La institución alertó que durante los meses más fríos del año se produce un aumento de este tipo de accidentes debido al mayor uso de sistemas de calefacción y elementos que contienen líquidos calientes, como hervidores, teteras y guateros. Según explicó Coaniquem, la mayoría de estos eventos ocurre dentro del hogar y afecta principalmente a menores de cinco años.
¿Por qué aumentan las quemaduras en invierno?

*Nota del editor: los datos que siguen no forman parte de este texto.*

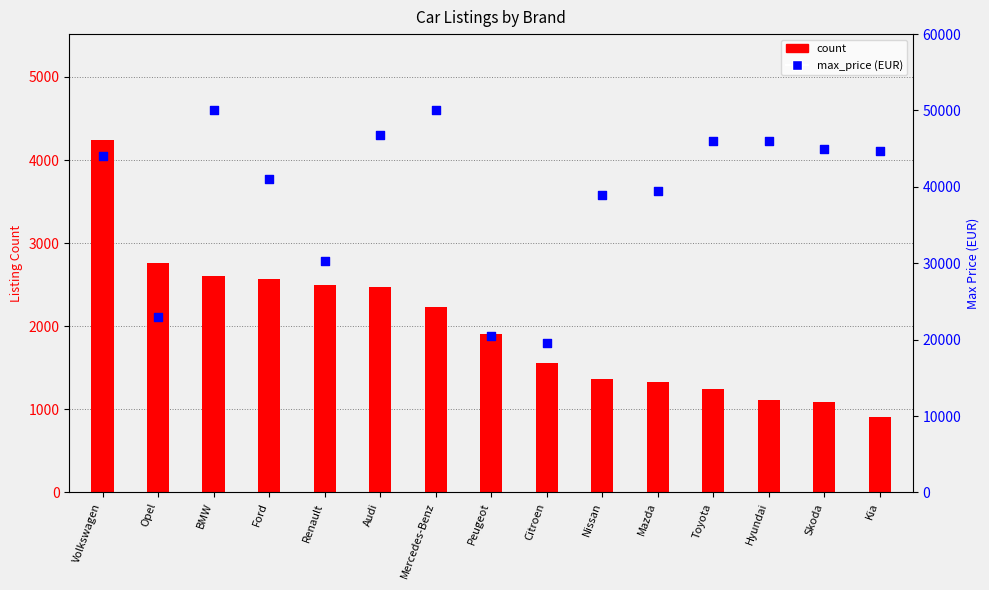

Which series has the widest spread of Y values?

max_price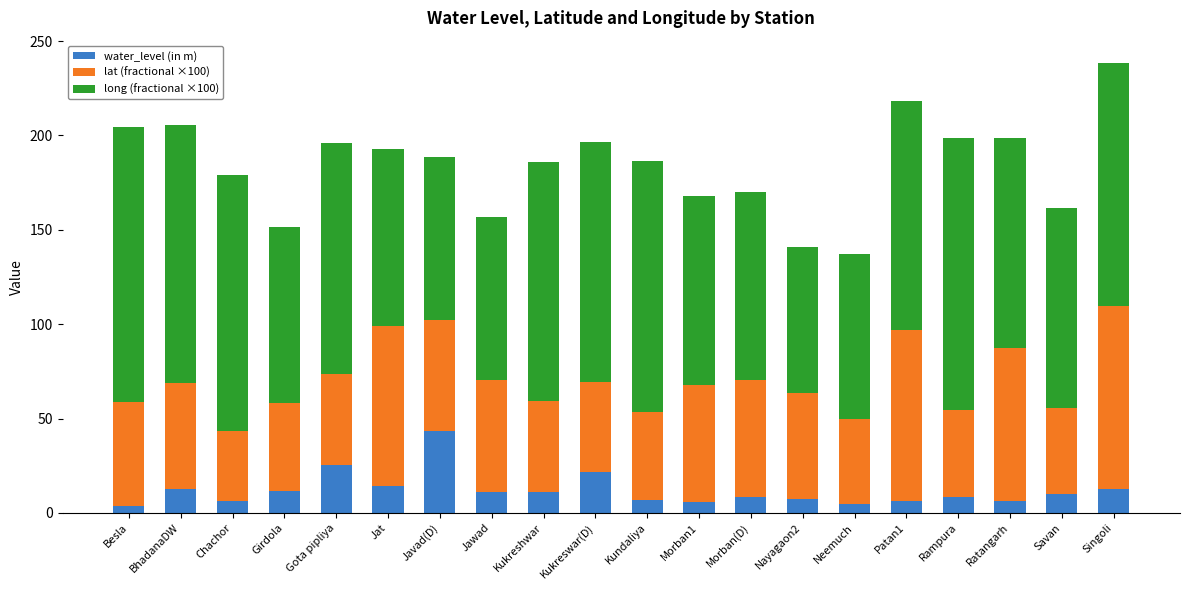

What is the average value of the water_level (in m) series?

11.9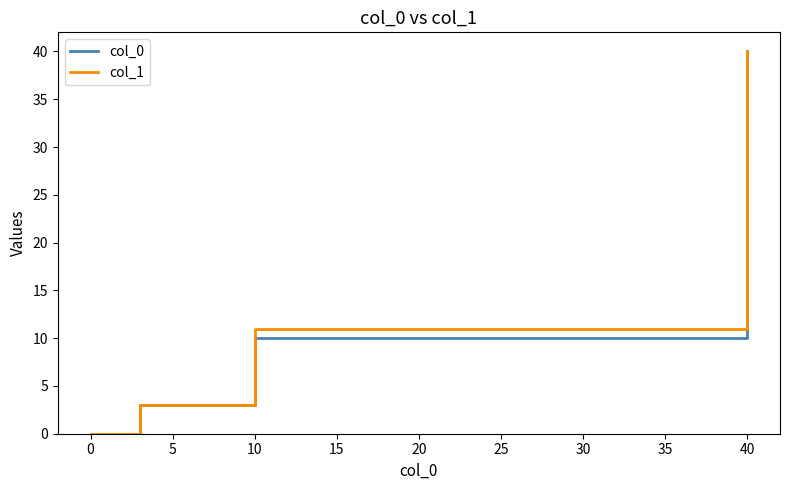

What is the greatest value displayed?

40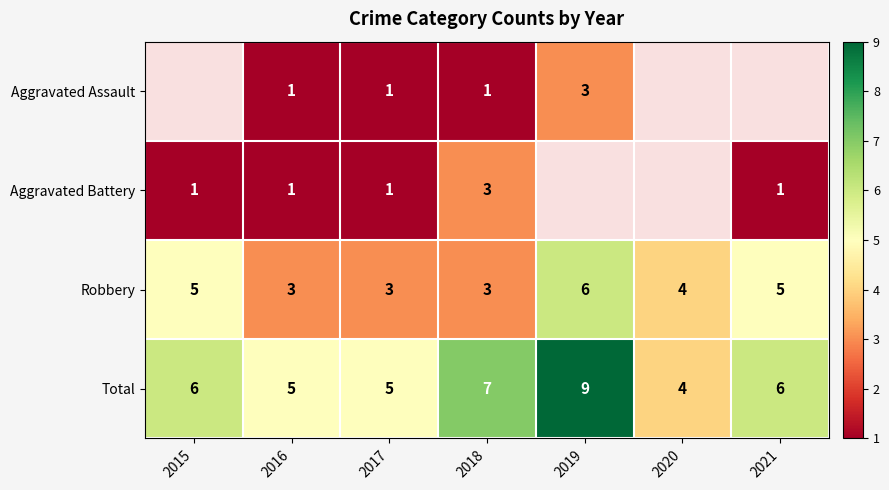

True or false: Total has a value of 7 at 2016.

False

El incremento de las bajas temperaturas lleva a las familias a utilizar con mayor frecuencia estufas, calefactores y recipientes con agua caliente. Además, durante las vacaciones escolares los niños permanecen más horas en casa, aumentando su exposición a potenciales riesgos.
Desde la entidad advirtieron que las quemaduras por líquidos calientes continúan siendo una de las principales causas de lesiones graves en menores durante la temporada invernal. Entre los accidentes más frecuentes se encuentran los derrames de té, café, sopa o agua hervida, así como el contacto con estufas y calefactores.
Las recomendaciones de Coaniquem para prevenir quemaduras infantiles
Frente a este escenario, Coaniquem entregó una serie de recomendaciones destinadas a disminuir los riesgos dentro del hogar:
- Mantener hervidores, teteras y recipientes con líquidos calientes fuera del alcance de los niños.
- Evitar el uso de manteles largos que puedan ser tirados accidentalmente.
- Instalar barreras de protección alrededor de estufas y calefactores.
- No dejar guateros al alcance de menores y revisar periódicamente su estado.
- Supervisar constantemente a niños y niñas en espacios donde existan fuentes de calor.
- Girar los mangos de ollas y sartenes hacia el interior de la cocina.
La institución enfatizó que se trata de accidentes altamente prevenibles, por lo que la vigilancia de los adultos resulta clave para evitar lesiones que pueden generar secuelas físicas y emocionales de largo plazo.
Prevención: la principal herramienta
Coaniquem ha desarrollado durante décadas campañas educativas orientadas a reducir la incidencia de quemaduras infantiles en Chile. La organización también ha impulsado investigaciones y programas preventivos que buscan disminuir este tipo de accidentes dentro de los hogares.
En ese contexto, el organismo insistió en que las vacaciones de invierno deben ser un período de descanso seguro para los niños y niñas, reforzando el mensaje de que la prevención y la supervisión permanente son las herramientas más efectivas para evitar quemaduras y otros accidentes domésticos.